Prestasi yang diraih oleh alumni di tingkat nasional dan internasional sering kali menjadi kebanggaan bagi institusi pendidikan mereka. Hal ini juga berlaku bagi dr. Maria Ardelia Purwaningrum, Sp.N, seorang alumnus Fakultas Kedokteran Universitas Diponegoro (FK Undip) yang berhasil menembus Top 6 dan meraih gelar Fan Favorite dalam kompetisi Miss Universe Indonesia 2024. Dokter spesialis neurologi yang lulus pada tahun 2017 ini menjadi dokter spesialis pertama di Indonesia yang berpartisipasi dalam ajang tersebut.

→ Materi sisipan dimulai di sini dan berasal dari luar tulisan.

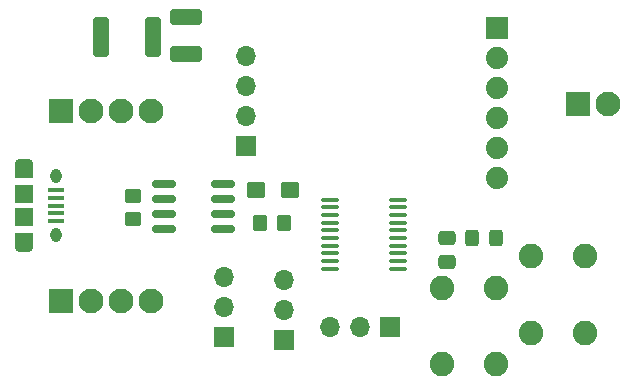
<source format=gbr>
%TF.GenerationSoftware,KiCad,Pcbnew,6.0.11-2627ca5db0~126~ubuntu22.04.1*%
%TF.CreationDate,2023-02-25T15:14:04-05:00*%
%TF.ProjectId,canbus-thermistor,63616e62-7573-42d7-9468-65726d697374,1.0*%
%TF.SameCoordinates,Original*%
%TF.FileFunction,Soldermask,Top*%
%TF.FilePolarity,Negative*%
%FSLAX46Y46*%
G04 Gerber Fmt 4.6, Leading zero omitted, Abs format (unit mm)*
G04 Created by KiCad (PCBNEW 6.0.11-2627ca5db0~126~ubuntu22.04.1) date 2023-02-25 15:14:04*
%MOMM*%
%LPD*%
G01*
G04 APERTURE LIST*
G04 Aperture macros list*
%AMRoundRect*
0 Rectangle with rounded corners*
0 $1 Rounding radius*
0 $2 $3 $4 $5 $6 $7 $8 $9 X,Y pos of 4 corners*
0 Add a 4 corners polygon primitive as box body*
4,1,4,$2,$3,$4,$5,$6,$7,$8,$9,$2,$3,0*
0 Add four circle primitives for the rounded corners*
1,1,$1+$1,$2,$3*
1,1,$1+$1,$4,$5*
1,1,$1+$1,$6,$7*
1,1,$1+$1,$8,$9*
0 Add four rect primitives between the rounded corners*
20,1,$1+$1,$2,$3,$4,$5,0*
20,1,$1+$1,$4,$5,$6,$7,0*
20,1,$1+$1,$6,$7,$8,$9,0*
20,1,$1+$1,$8,$9,$2,$3,0*%
G04 Aperture macros list end*
%ADD10R,1.700000X1.700000*%
%ADD11O,1.700000X1.700000*%
%ADD12R,1.879600X1.879600*%
%ADD13C,1.879600*%
%ADD14RoundRect,0.150000X0.825000X0.150000X-0.825000X0.150000X-0.825000X-0.150000X0.825000X-0.150000X0*%
%ADD15RoundRect,0.100000X0.637500X0.100000X-0.637500X0.100000X-0.637500X-0.100000X0.637500X-0.100000X0*%
%ADD16C,2.082800*%
%ADD17RoundRect,0.250000X0.450000X-0.350000X0.450000X0.350000X-0.450000X0.350000X-0.450000X-0.350000X0*%
%ADD18RoundRect,0.250000X-0.350000X-0.450000X0.350000X-0.450000X0.350000X0.450000X-0.350000X0.450000X0*%
%ADD19R,2.100000X2.100000*%
%ADD20C,2.100000*%
%ADD21R,1.350000X0.400000*%
%ADD22R,1.550000X1.200000*%
%ADD23O,0.950000X1.250000*%
%ADD24R,1.550000X1.500000*%
%ADD25O,1.550000X0.890000*%
%ADD26RoundRect,0.250000X-0.325000X-0.450000X0.325000X-0.450000X0.325000X0.450000X-0.325000X0.450000X0*%
%ADD27RoundRect,0.250000X-0.400000X-1.450000X0.400000X-1.450000X0.400000X1.450000X-0.400000X1.450000X0*%
%ADD28RoundRect,0.250000X-0.537500X-0.425000X0.537500X-0.425000X0.537500X0.425000X-0.537500X0.425000X0*%
%ADD29RoundRect,0.250000X1.100000X-0.412500X1.100000X0.412500X-1.100000X0.412500X-1.100000X-0.412500X0*%
%ADD30RoundRect,0.250000X-0.475000X0.337500X-0.475000X-0.337500X0.475000X-0.337500X0.475000X0.337500X0*%
G04 APERTURE END LIST*
D10*
%TO.C,U3*%
X75247300Y-81002600D03*
D11*
X75247300Y-78462600D03*
X75247300Y-75922600D03*
X75247300Y-73382600D03*
%TD*%
D12*
%TO.C,J2*%
X96500000Y-70990000D03*
D13*
X96500000Y-73530000D03*
X96500000Y-76070000D03*
X96500000Y-78610000D03*
X96500000Y-81150000D03*
X96500000Y-83690000D03*
%TD*%
D14*
%TO.C,U4*%
X73325000Y-88015000D03*
X73325000Y-86745000D03*
X73325000Y-85475000D03*
X73325000Y-84205000D03*
X68375000Y-84205000D03*
X68375000Y-85475000D03*
X68375000Y-86745000D03*
X68375000Y-88015000D03*
%TD*%
D15*
%TO.C,U2*%
X88125000Y-91400000D03*
X88125000Y-90750000D03*
X88125000Y-90100000D03*
X88125000Y-89450000D03*
X88125000Y-88800000D03*
X88125000Y-88150000D03*
X88125000Y-87500000D03*
X88125000Y-86850000D03*
X88125000Y-86200000D03*
X88125000Y-85550000D03*
X82400000Y-85550000D03*
X82400000Y-86200000D03*
X82400000Y-86850000D03*
X82400000Y-87500000D03*
X82400000Y-88150000D03*
X82400000Y-88800000D03*
X82400000Y-89450000D03*
X82400000Y-90100000D03*
X82400000Y-90750000D03*
X82400000Y-91400000D03*
%TD*%
D16*
%TO.C,S2*%
X103960600Y-90323800D03*
X103960600Y-96826200D03*
X99439400Y-90323800D03*
X99439400Y-96826200D03*
%TD*%
%TO.C,S1*%
X96435600Y-92998800D03*
X96435600Y-99501200D03*
X91914400Y-92998800D03*
X91914400Y-99501200D03*
%TD*%
D17*
%TO.C,R6*%
X65700000Y-87200000D03*
X65700000Y-85200000D03*
%TD*%
D18*
%TO.C,R5*%
X76475000Y-87525000D03*
X78475000Y-87525000D03*
%TD*%
D10*
%TO.C,JP2*%
X78525000Y-97425000D03*
D11*
X78525000Y-94885000D03*
X78525000Y-92345000D03*
%TD*%
D10*
%TO.C,JP1*%
X73400000Y-97140000D03*
D11*
X73400000Y-94600000D03*
X73400000Y-92060000D03*
%TD*%
D10*
%TO.C,J6*%
X87490000Y-96350000D03*
D11*
X84950000Y-96350000D03*
X82410000Y-96350000D03*
%TD*%
D19*
%TO.C,J5*%
X59625000Y-94100000D03*
D20*
X62165000Y-94100000D03*
X64705000Y-94100000D03*
X67245000Y-94100000D03*
%TD*%
D19*
%TO.C,J4*%
X59660000Y-78075000D03*
D20*
X62200000Y-78075000D03*
X64740000Y-78075000D03*
X67280000Y-78075000D03*
%TD*%
D19*
%TO.C,J3*%
X103350000Y-77425000D03*
D20*
X105890000Y-77425000D03*
%TD*%
D21*
%TO.C,J1*%
X59210000Y-84750000D03*
X59210000Y-85400000D03*
X59210000Y-86050000D03*
X59210000Y-86700000D03*
X59210000Y-87350000D03*
D22*
X56510000Y-83150000D03*
D23*
X59210000Y-88550000D03*
D24*
X56510000Y-87050000D03*
D25*
X56510000Y-89550000D03*
D22*
X56510000Y-88950000D03*
D23*
X59210000Y-83550000D03*
D24*
X56510000Y-85050000D03*
D25*
X56510000Y-82550000D03*
%TD*%
D26*
%TO.C,FB1*%
X94400000Y-88775000D03*
X96450000Y-88775000D03*
%TD*%
D27*
%TO.C,F1*%
X63000000Y-71775000D03*
X67450000Y-71775000D03*
%TD*%
D28*
%TO.C,C6*%
X78975000Y-84725000D03*
X76100000Y-84725000D03*
%TD*%
D29*
%TO.C,C5*%
X70225000Y-73175000D03*
X70225000Y-70050000D03*
%TD*%
D30*
%TO.C,C3*%
X92325000Y-88762500D03*
X92325000Y-90837500D03*
%TD*%
M02*

</source>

Dalam kompetisi ini, dr. Maria, yang akrab disapa dr. Mardel, mengangkat tema advokasi dengan fokus pada kesehatan dan pendidikan, bertujuan untuk memberikan dampak positif yang lebih luas bagi masyarakat, meskipun melalui jalur yang tidak konvensional. “Bagi saya, ajang ini bukan hanya tentang kompetisi atau mengedepankan sisi beauty pageant saja, tetapi juga menjadi kesempatan dan ruang untuk memperluas edukasi kesehatan dan meningkatkan kesadaran masyarakat terutama dalam mengenalkan bidang neurologi,” ungkap dr. Mardel.

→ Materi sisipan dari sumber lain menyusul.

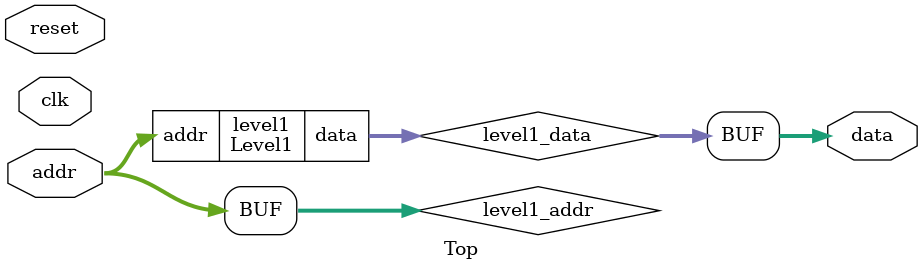
<source format=v>
module Level1(
  input  [15:0] addr,
  output [15:0] data
);
  wire [15:0] level2_addr;
  wire [15:0] level2_data;
  Level2 level2 (
    .addr(level2_addr),
    .data(level2_data)
  );
  assign data = level2_data;
  assign level2_addr = addr;
endmodule
module Level2(
  input  [15:0] addr,
  output [15:0] data
);
  wire [15:0] memory_addr;
  wire [15:0] memory_data;
  Level3 memory (
    .addr(memory_addr),
    .data(memory_data)
  );
  assign data = memory_data;
  assign memory_addr = addr;
endmodule
module Level3(
  input  [15:0] addr,
  output [15:0] data
);
  assign data = addr;
endmodule
module Top(
  input         clk,
  input         reset,
  input  [15:0] addr,
  output [15:0] data
);
  wire [15:0] level1_addr;
  wire [15:0] level1_data;
  Level1 level1 (
    .addr(level1_addr),
    .data(level1_data)
  );
  assign data = level1_data;
  assign level1_addr = addr;
endmodule

</source>
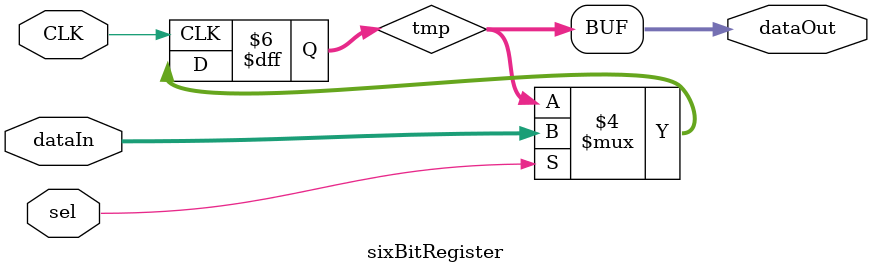
<source format=v>
module sixBitRegister(
    input [5:0] dataIn,
    input CLK,
    output [5:0] dataOut,
    input sel
);
reg [5:0] tmp = 0; // initialize to 0
always @(posedge CLK) 
begin
    if (sel == 1) 
       tmp <= dataIn;
end
assign dataOut = tmp;
endmodule
</source>
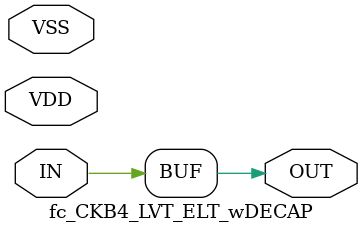
<source format=v>

`timescale 1ps/1ps

module fc_CKB4_LVT_ELT_wDECAP(
    input IN,
    output OUT,
    input VDD,
    input VSS
);

assign #25 OUT = IN;

endmodule
</source>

Aktivitas Edukasi dan Karya Tulis
Setelah pencapaiannya di Miss Universe Indonesia 2024, dr. Mardel aktif menjalankan berbagai program edukasi kesehatan dan pendidikan untuk masyarakat. Kegiatan ini merupakan wujud nyata kontribusinya di luar praktik klinis sebagai seorang neurolog. Selain berprestasi di bidang medis dan pageant, dr. Mardel juga dikenal sebagai penulis. Salah satu novel yang ditulisnya, berjudul Me Versus High Heels, menjadi best-seller teenlit yang telah diadaptasi menjadi film layar lebar dan serial, menjadikannya sebagai penulis skenario muda.

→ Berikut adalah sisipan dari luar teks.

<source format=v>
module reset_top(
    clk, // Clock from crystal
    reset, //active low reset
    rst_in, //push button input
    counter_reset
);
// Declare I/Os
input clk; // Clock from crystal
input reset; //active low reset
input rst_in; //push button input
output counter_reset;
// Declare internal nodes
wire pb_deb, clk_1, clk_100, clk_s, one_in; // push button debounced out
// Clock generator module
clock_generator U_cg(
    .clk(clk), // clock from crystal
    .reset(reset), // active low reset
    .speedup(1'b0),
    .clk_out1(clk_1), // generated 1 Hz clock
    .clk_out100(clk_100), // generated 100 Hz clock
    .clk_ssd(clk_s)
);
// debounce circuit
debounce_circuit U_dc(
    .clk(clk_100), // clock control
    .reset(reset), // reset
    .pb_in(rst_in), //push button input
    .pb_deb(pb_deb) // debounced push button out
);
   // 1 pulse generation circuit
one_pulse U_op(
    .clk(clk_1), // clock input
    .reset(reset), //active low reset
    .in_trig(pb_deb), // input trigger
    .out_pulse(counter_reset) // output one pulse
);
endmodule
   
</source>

Baru-baru ini, ia merilis buku anak berjudul “Mika & Maka: Berani ke Dokter” yang diterbitkan pada Januari 2026. Buku ini bertujuan untuk memberikan edukasi melalui cerita anak yang mudah dipahami, agar anak-anak Indonesia berani dan mengatasi stigma negatif terhadap dokter. Selain itu, kemampuan menulisnya dan latar belakang medisnya membawanya terlibat dalam industri kreatif sebagai Konsultan Medis dalam penulisan dan produksi untuk serial Geez and Ann serta film Racun Sangga.
Keterlibatan dalam Kegiatan Medis dan Organisasi
Pengalaman profesional dr. Mardel juga mencakup perannya sebagai Medical VVIP Team pada ASEAN Summit 2023 yang bekerja sama dengan Kementerian Sekretariat Negara RI. Ia juga pernah menjadi tim medis dalam kunjungan Paus Fransiskus ke Indonesia di Stadion Gelora Bung Karno, Jakarta, pada tahun 2024. Keberhasilan dr. Mardel dalam berbagai bidang, baik medis maupun non-medis, tidak lepas dari dasar yang kuat yang diperolehnya selama menempuh studi di FK Undip.
Selama masa studinya, dr. Mardel terlibat dalam berbagai kegiatan organisasi dan acara kedokteran, yang membantu mengembangkan keterampilan kepemimpinan, komunikasi publik, dan manajemen waktu. Keterlibatannya dalam organisasi ini juga membantunya membangun jaringan yang luas dengan rekan sejawat, senior, dan lintas profesi, yang membuka banyak peluang untuk karier dan kolaborasi di masa depan.
dr. Mardel menambahkan bahwa pendidikan di PPDS Neurologi Fakultas Kedokteran Undip membentuknya menjadi pribadi yang tangguh, adaptif, dan versatile. Saat ini, di tengah kesibukannya sebagai neurolog di Rumah Sakit Siloam dan Eka Hospital Jakarta, dr. Mardel juga melanjutkan studi S2 Magister Komunikasi di LSPR (London School of Public Relations) Jakarta. Ia aktif dalam organisasi Perhimpunan Dokter Spesialis Neurologi Indonesia (PERDOSNI), khususnya di bidang komunikasi, media sosial, dan edukasi masyarakat.